Estaba feliz, radiante. Todo parecía indicar que poco a poco se iba
acercando a su sueño. Nada le hacía intuir que su vida daría un giro fatal muy
pronto. Tras un año como temporal, a Ana la terminaron contratando en
plantilla. Estaba como loca.
Una mañana, como
cada día, Sara estaba ordenando cajas recién llegadas, cuando a lo lejos vio
llegar a un señor muy elegante. El señor, muy atento, se acercó a ella y le
pidió consejo para un regalo que quería hacer. “Quiero algo muy especial, para
alguien muy especial”. Sara se puso muy nerviosa. No estaba acostumbrada a que
nadie la mirase con tanto interés y tanta intensidad. Buscó una bufanda que le
encantaba y se la enseñó. “Esta bufanda es preciosa” le dijo. “Perfecto”,
le contestó él. “Envuélvemela lo más bonito posible” le pidió. Sara se
esmeró en hacer un paquete perfecto, pero cuál fue su sorpresa cuando aquel
misterioso cliente, después de pagar, le devolvió el paquete. “Es para ti”.
A partir de ahí
empezó la que, a ojos de Sara, era una maravillosa historia de amor, “como de
película”, le decía a sus amigas. Juan era unos años mayor que Sara y muy
reservado, pero se deshacía en atenciones con ella: cada día le regalaba algo,
le escribía notitas que escondía para sorprenderla, le invitaba a cenar a
restaurantes fantásticos.. Después de 6 meses, Juan le pidió que se
casara con ella.
Sara estaba como
loca y empezó a planear su boda, que, por supuesto, sería en el pueblo. Pero
Juan viajaba mucho y tenía mucho trabajo, así que le propuso una boda rápida,
cuanto antes, ya lo celebrarían más tarde en el pueblo. Se casaron en una
iglesia pequeñita de Madrid, con dos amigas de Sara como testigos.
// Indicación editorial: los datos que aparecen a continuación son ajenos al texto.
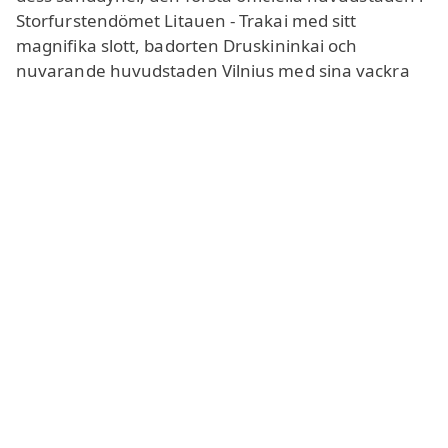
Storfurstendömet Litauen - Trakai med sitt
magnifika slott, badorten Druskininkai och
nuvarande huvudstaden Vilnius med sina vackra
arkitektoniska monument.
Enligt statistiken finns det i Litauen ungefär 15%
färre män än kvinnor. Detta leder till hård
konkurrens bland det kvinnliga könet i jakten på
själsfränder. Därför är tjejer i chatten ofta mer
öppna för nya bekantskaper med killar. Om du är
en kvinna från utlandet är detta en utmärkt chans
att träffa uppmärksamma litauiska män, och
lokalbor är också gärna villiga att
chatta med
kvinnor
och män från andra länder. Intressant nog
är långa män i Litauen inte ovanliga:
genomsnittslängden är omkring 183 cm, vilket är
cirka 6 cm högre än genomsnittet i Europa.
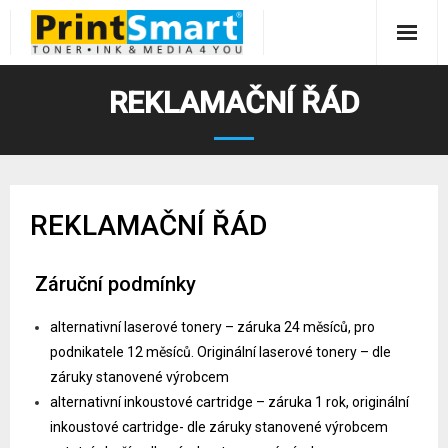
Skip
to
content
O nás
REKLAMAČNÍ ŘÁD
Služby
- Pronájem kopírek a tiskáren
Produkty
REKLAMAČNÍ ŘÁD
- - Kopírky A3 černobílé
- ESET antivirus
- Tonery, inkousty, pásky
Servis tiskáren a kopírek
- - Kopírky A3 barevné
- 3d tisk
- Prodej tiskáren a kopírek
Blog
Záruční podmínky
- - Tiskárny a multifunkce A4 černobílé
- - Loga a nápisy
- Servis tiskáren
- - Canon tiskárny a kopírky
- Speciální tisková media
Kontakty
alternativní laserové tonery – záruka 24 měsíců, pro
podnikatele 12 měsíců. Originální laserové tonery – dle
- - Tiskárny a multifunkce A4 barevné
- - Zakázkový 3d tisk
- Servis notebooků
- - Develop Minolta kopírky A3
záruky stanovené výrobcem
alternativní inkoustové cartridge – záruka 1 rok, originální
- Copycentrum Karlovy Vary – Doubí
inkoustové cartridge- dle záruky stanovené výrobcem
Y empezaron
a vivir juntos. Al poco de estar casados, Juan empezó a insistirle a Sara para
que dejara su trabajo. No lo necesitaba, él ganaba suficiente. Tenía que
centrarse en su matrimonio, en la nueva vida que empezaban, en tener niños …
Sara no sabía qué hacer, no entendía por qué Juan le pedía algo así. A
ella le encantaba trabajar. Siempre había sido su sueño.. Pero al final él
logró convencerla y Sara dejó su trabajo.
A partir de ahí,
poco a poco las cosas empezaron a cambiar. Si Sara se arreglaba, Juan se
enfadaba. Si Sara quedaba con amigas, a él le parecía mal. Si la cena no estaba
a su hora, él montaba un numerito. Sara estaba desconcertada. No entendía. Al
principio lo achacaba al trabajo, al estrés, a los nervios, a los inicios de
cualquier convivencia. Pero a medida que pasaba el tiempo, la situación
empeoraba poco a poco. Al principio eran sólo frases hirientes cada vez más
frecuentes, un “eres una inútil” por no limpiar los zapatos. Un “pareces
una fulana” por haberse pintado los labios. Después llegaron los
gritos, los empujones, los golpes…
Sara lo callaba
todo. Casi no salía a la calle. Hacía meses que no veía a sus amigas y siglos
que no iba a su pueblo. Cuando hablaba con su padre, fingía que todo iba bien,
ni siquiera se había atrevido a decirle que había dejado su trabajo. No quería
disgustarle. Estaba desesperada y no sabía qué hacer. Vivía prácticamente
recluida, muerta de miedo de despertar la furia de su marido. Cada día se veía
más hundida, más insignificante, con menos fuerzas.
Lo único que
podía hacer era bajar a comprar el pan y ese momento era su instante de
felicidad. El olor del pan la transportaba a su infancia, a su pueblo, al mar,
a sus amigos. Y se aguantaba las ganas de llorar. Doña Elisa, la
panadera, se había convertido en su única vía de contacto con el mundo. Era una
mujer lozana, risueña, y Sara, cada vez que la veía se sentía invadida por el
deseo de contárselo todo, pero tenía miedo. Mucho miedo.
Lo que Sara no
sabía era que Elisa se daba cuenta de todo. Un día sin que Sara casi se diese
cuenta, Elisa la cogió del brazo y la llevó dentro. “Estoy para ayudarte, Sara,
pero tienes que contar lo que pasa”. Sara no pudo contenerlo más y le contó
todo.
Esa noche Sara ya no volvió a casa. Elisa se ocupó de todo. No fue fácil. Fue
muy duro. Desgarrador. Pero mereció la pena. Sara logró cambiar de vida. Logró
huir y logró salvar su vida. Muchas otras mujeres víctimas de violencia de
género no tienen la suerte de encontrar un ángel como Elisa en su vida. Sara la
tuvo. Mi recuerdo especial, hoy, por todas las mujeres víctimas de malos
tratos. A ellas les dedico este relato.